* [Work instructions]: Return the following from the records below: each line, word for word, starting with the line that contains "Consultation scheduling conversion" and going on through the line that contains "- Mobile-responsive design", with nothing outside that range.

* [Saved data entries]:
--*--
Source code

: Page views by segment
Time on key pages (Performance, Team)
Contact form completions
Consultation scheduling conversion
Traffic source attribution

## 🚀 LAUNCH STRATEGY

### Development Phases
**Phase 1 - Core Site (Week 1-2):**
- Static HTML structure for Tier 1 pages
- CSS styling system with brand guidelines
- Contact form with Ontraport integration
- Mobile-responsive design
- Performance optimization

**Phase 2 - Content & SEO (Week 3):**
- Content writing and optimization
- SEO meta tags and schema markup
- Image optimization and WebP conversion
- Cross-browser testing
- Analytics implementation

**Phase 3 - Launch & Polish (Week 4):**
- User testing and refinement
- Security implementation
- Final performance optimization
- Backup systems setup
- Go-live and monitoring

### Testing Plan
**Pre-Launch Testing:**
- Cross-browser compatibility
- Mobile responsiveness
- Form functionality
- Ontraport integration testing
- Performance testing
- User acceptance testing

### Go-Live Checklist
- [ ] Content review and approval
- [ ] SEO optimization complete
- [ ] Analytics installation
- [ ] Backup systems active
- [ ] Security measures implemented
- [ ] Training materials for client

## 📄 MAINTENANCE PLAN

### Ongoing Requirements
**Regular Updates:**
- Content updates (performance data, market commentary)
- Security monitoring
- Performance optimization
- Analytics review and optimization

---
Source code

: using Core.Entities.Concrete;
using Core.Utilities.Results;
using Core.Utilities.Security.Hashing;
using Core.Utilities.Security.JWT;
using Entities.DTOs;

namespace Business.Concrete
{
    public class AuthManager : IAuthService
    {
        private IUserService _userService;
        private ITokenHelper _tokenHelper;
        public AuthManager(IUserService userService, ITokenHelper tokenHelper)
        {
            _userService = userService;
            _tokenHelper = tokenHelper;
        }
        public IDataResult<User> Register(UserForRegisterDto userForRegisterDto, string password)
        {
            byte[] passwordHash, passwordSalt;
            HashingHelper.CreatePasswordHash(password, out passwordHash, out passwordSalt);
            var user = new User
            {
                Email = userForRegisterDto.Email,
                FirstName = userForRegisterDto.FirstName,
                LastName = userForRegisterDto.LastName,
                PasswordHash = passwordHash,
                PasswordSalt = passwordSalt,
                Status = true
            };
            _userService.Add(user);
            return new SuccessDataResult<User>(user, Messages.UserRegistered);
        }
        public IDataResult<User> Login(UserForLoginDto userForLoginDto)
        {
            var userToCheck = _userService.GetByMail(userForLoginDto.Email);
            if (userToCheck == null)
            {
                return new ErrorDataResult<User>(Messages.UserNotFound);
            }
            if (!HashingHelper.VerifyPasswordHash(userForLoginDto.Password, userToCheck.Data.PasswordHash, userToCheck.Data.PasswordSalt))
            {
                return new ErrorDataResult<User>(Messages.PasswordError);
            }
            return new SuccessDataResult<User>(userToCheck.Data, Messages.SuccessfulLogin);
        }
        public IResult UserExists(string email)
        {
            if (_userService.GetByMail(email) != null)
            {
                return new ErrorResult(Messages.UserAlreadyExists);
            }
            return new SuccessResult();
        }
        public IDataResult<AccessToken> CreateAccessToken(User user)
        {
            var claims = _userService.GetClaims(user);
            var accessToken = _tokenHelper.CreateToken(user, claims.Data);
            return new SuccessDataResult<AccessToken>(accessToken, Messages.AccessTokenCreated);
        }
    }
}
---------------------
--*--
* [Your solution]:
Consultation scheduling conversion
Traffic source attribution

## 🚀 LAUNCH STRATEGY

### Development Phases
**Phase 1 - Core Site (Week 1-2):**
- Static HTML structure for Tier 1 pages
- CSS styling system with brand guidelines
- Contact form with Ontraport integration
- Mobile-responsive design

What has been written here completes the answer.